Flash fiction and rhythm games are both beholden to brevity. In the former’s case, complicated ideas are cut down to be conveyed with only the most necessary word economy. In the latter’s, music is often composed (or edited) to score a two minute burst of mechanical showmanship and flashy short films.
In both rhythm games and flash fiction, the emphasis in each piece is on impact—not volume.
To read flash is to take out your fine tooth comb, willfully, and pick something apart. In a good work of flash, each word has meaning and every syllable has a place. It teaches you to read with a more stringent eye, and forces speedreaders to slow down for once. Likewise, each button press in a rhythm game matters. A dropped or delayed input can spell the difference between a high score and your worst run. It can’t be mashed around—you need to be able to sound each input out on your controller, in time, in sequence.
Parappa The Rapper can be considered the first rhythm game in proper, and in its presentation lies the ludonarrative heart of the genre. Parappa’s comical rise to rap glory is a cohesive long-form narrative, broken apart into separate vignettes to highlight different soundtrack cuts. It can only be played in time to the score, which forces players to get the rhythm down for each track if they want to finish the game. The game’s hyper-colorful cartoon aesthetic compliments each track, motivating players to try harder just to see more of it.
Konami released the first installment of Beatmania one year post-Parappa, in 1997. The persistent, personal musical experience of Parappa was broken apart, commodified, and doled out piecemeal in a colorful cabinet—three songs for one credit. Rhythm games, as we know them, wouldn’t exist without this crucial capitalist choice. Three-song sets are the lay of the land for the genre to this day, even in home releases with no need for credits.

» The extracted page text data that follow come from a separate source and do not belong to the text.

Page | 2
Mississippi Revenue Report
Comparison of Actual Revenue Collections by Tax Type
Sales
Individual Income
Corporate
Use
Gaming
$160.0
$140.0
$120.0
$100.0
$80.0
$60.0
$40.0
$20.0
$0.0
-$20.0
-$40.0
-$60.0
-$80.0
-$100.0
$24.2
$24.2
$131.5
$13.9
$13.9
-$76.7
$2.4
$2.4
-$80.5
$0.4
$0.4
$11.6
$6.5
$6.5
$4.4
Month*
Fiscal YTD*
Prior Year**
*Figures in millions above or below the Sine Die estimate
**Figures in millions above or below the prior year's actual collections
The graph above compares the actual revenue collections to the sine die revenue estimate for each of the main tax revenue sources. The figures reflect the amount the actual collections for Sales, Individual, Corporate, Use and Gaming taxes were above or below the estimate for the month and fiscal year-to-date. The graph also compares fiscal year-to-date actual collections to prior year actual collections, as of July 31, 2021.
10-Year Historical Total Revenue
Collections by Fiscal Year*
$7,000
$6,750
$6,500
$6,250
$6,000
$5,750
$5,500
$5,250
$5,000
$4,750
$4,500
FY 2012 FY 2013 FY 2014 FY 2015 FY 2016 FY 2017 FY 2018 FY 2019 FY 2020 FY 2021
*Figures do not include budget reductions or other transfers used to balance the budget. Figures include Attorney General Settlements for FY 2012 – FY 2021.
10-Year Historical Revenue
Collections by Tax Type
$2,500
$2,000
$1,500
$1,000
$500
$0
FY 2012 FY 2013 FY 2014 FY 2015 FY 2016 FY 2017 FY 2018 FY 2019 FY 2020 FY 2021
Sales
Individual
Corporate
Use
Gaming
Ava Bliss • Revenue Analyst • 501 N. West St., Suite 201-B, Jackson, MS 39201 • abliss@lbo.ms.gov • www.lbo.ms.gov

Beatmania was a runaway success in Japanese arcades, and as the inaugural game under Konami’s still-active Bemani label, gave future developers a roadmap to build off of. Pop N’ Music, Dance Dance Revolution, and Guitar Freaks owe their existence to this initial success. Each of those series—particularly the first two—would pioneer short form storytelling in rhythm games. Early games included simple representations of DJs, dancers, and mascots, but would eventually expand to include flashy and compelling short videos with very little narrative substance. By the mid-aughts, however, Bemani songs like “Xepher” and “DoLL” housed limited mini-stories centered around popular otaku fare like big robots and cutesy anime girls.
2004 was the watershed year for short form ludo-narrative resonance in rhythm gaming, however. The DJMax series, originally introduced as an online-only PC game in South Korea, took the basic gameplay of Beatmania—right down to the note highway—and geared it around a home play audience. This meant making a more cinematic, less skill-dependent title that could have broad appeal and be enjoyed solo.
Aside from mechanical flourishes, like gummier notes and more forgiving accuracy that gives it a higher-than-average skill ceiling for the genre, DJMax puts a square focus on the visuals behind the note highway. Each song comes paired with a unique video, most of which house compelling micro-narratives. Songs like “Oblivion,” “Mess It Up,” and “Fallen Angel” introduce entire worlds and casts of characters, while cuts such as “Miles,” “So Much In Luv,” and “Let’s Go, Baby” offer smaller slices of life with self-contained stories of love, heartbreak, and everything in between.